Monday, Jun. 21, 1976
On the Road from Damascus
Both TIME'S Middle East Correspondent Wilton Wynn and Athens Reporter Dean Brelis were with the Syrian forces as they drove toward Beirut last week. Excerpts from their eyewitness accounts:
The town of Sofar, 45 minutes' driving time from Beirut in the cool Lebanon mountains, has long been a favorite summer resort, both for wealthy Lebanese and Arabs from neighboring lands. It was there last week that the advancing Syrians met their first real resistance. On Tuesday, reports Wynn, the town was battle-scarred. Along the Beirut-Damascus highway, corrugated shutters of shop after shop were curled up from the shelling. Many of the cypress trees that once sheltered vacationing strollers had been smashed to splinters. Testimony to the Palestinian resistance was provided by three burned-out tanks that lay beside the road.
On the highway and on the hills flanking it was a massive concentration of tanks, transport, bulldozers, communications vehicles and Jeeps. Along the route I saw at least 200 tanks, and no doubt many more were parked beyond my vision. About a dozen miles from Beirut, I walked to a point where a phalanx of tanks lined the rim of a hill, their guns pointing down to another resort town, Bhamdoun. A Syrian officer stood atop one of the tanks, and, as we talked, machine guns mounted on the next tank began blazing away. Leftist forces still held Bhamdoun, and the Syrians were shooting at any suspicious movements to keep them off balance.
The Syrians were digging in just short of Bhamdoun, waiting for reinforcements and fresh supplies. I asked a major about their next move. "In three days," he boasted, "I will be able to drive you to Beirut."

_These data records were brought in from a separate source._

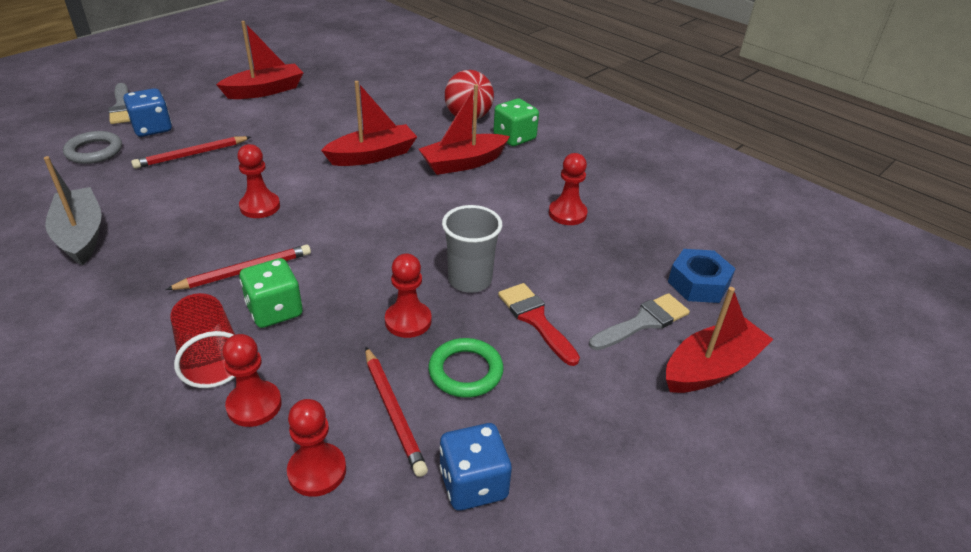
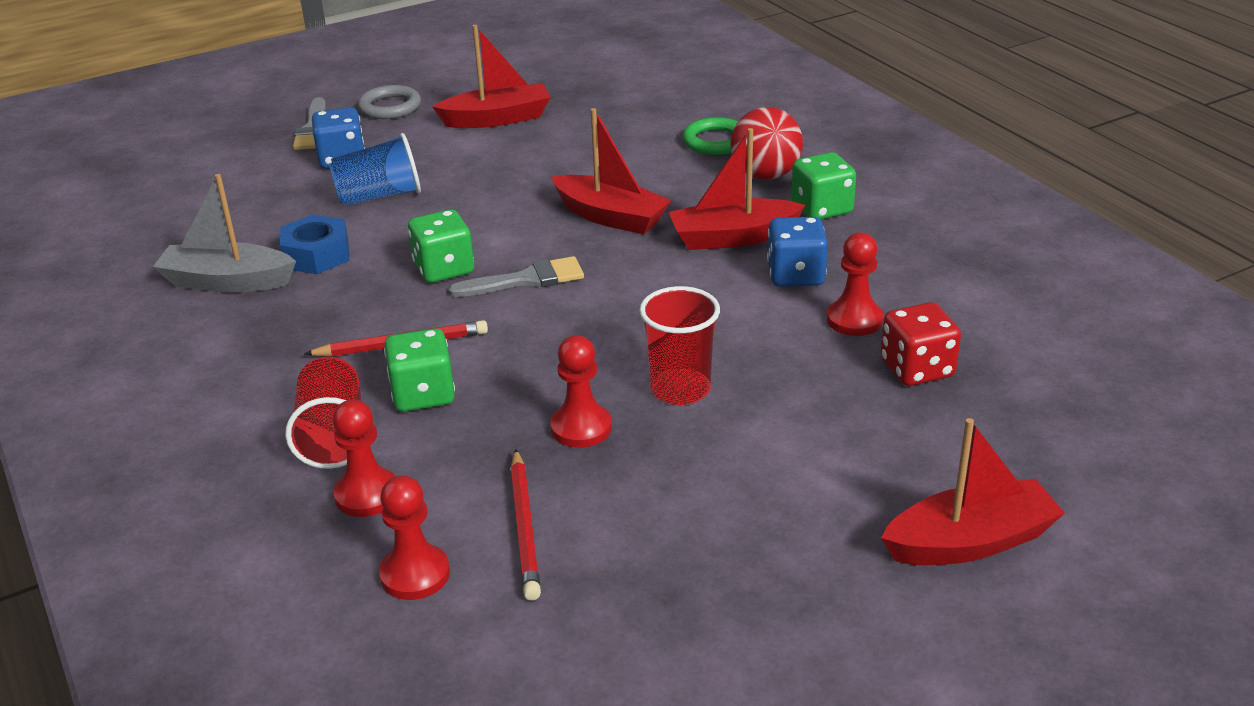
camera: 20 degrees right, 5 degrees down
grey boat [44,156,102,265] -> grey boat turned 75 degrees counterclockwise [153,174,296,293]
grey ring [63,131,122,164] -> grey ring moved to [358,85,421,119]
red pencil [131,136,251,169] -> blue cup [329,133,421,206]
red pawn [237,144,280,218] -> green dice [408,209,474,283]
red boat [321,81,417,166] -> red boat turned 45 degrees clockwise [551,108,672,234]
green ring [429,338,504,398] -> green ring moved to [682,117,738,155]
blue dice [440,423,512,511] -> blue dice moved to [767,217,828,287]
grey cup [442,205,502,293] -> red cup [639,286,720,405]
red brush [498,283,580,366] -> none
grey brush [589,293,690,350] -> grey brush moved to [449,256,584,297]
blue nut [668,249,736,303] -> blue nut moved to [280,214,349,274]
none -> red dice [881,302,961,386]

The drive to Beirut is normally a pleasant three-hour trip, but there was a lonely feeling the morning I left Damascus, cabled Brelis. Once beyond the city limits, I began running into military convoys, also headed for Beirut. First glance suggested rear-echelon troops; then several big trucks appeared hauling empty trailers--the type that haul out crippled tanks. I began studying the faces of the mechanics in the back of the trucks. There was no singing, but some of the solemn young draftees looked as if they were enjoying their work; others seemed locked in thoughts about other places they would rather be.
In the cold mountain passes across the border, Syrian infantrymen were bundled up in winter-issue overcoats. As I drove nearer to Beirut, the army seemed to be everywhere. Several damaged tanks--three bearing scars of rocket hits--were on flat-bed trailer trucks heading back toward the border; Red Crescent ambulances raced by with wounded in the back. Scores of Russian T-62 tanks and artillery were dug in on ridges. Every so often the troops would turn up their transistor radios, and the sounds of popular Arabic songs brought smiles to tough expressions. The litter of empty shell casings stacked neatly by buildings showed that, when there had been fighting, it had been fierce, quick, terrible.
At the Syrian front line--roughly twelve miles from Beirut's sea front when I visited it--there were no preparations for an assault. The Syrian area commander said that the operation had gone ahead precisely on schedule.
Moving eastward through an area of rough cliffs and canyons known as The Barouk, I gradually encountered Lebanese elements. One stretch of the road and surrounding tactical points were in control of Leftist Leader Kamal Jumblatt's supporters; the next few miles were in the hands of the Popular Front for the Liberation of Palestine, then Fatah, then Jumblatt's men and so on. The areas seemed like ministates. Every mile or so, I encountered surprisingly young men cradling polished AK-47s, rocket launchers and sundry other weapons; shoulder patches identified the units to which they belonged. There is no point in this land that is not under someone's gun. There is no exact way of knowing into whose area you are heading and where it changes--but they know.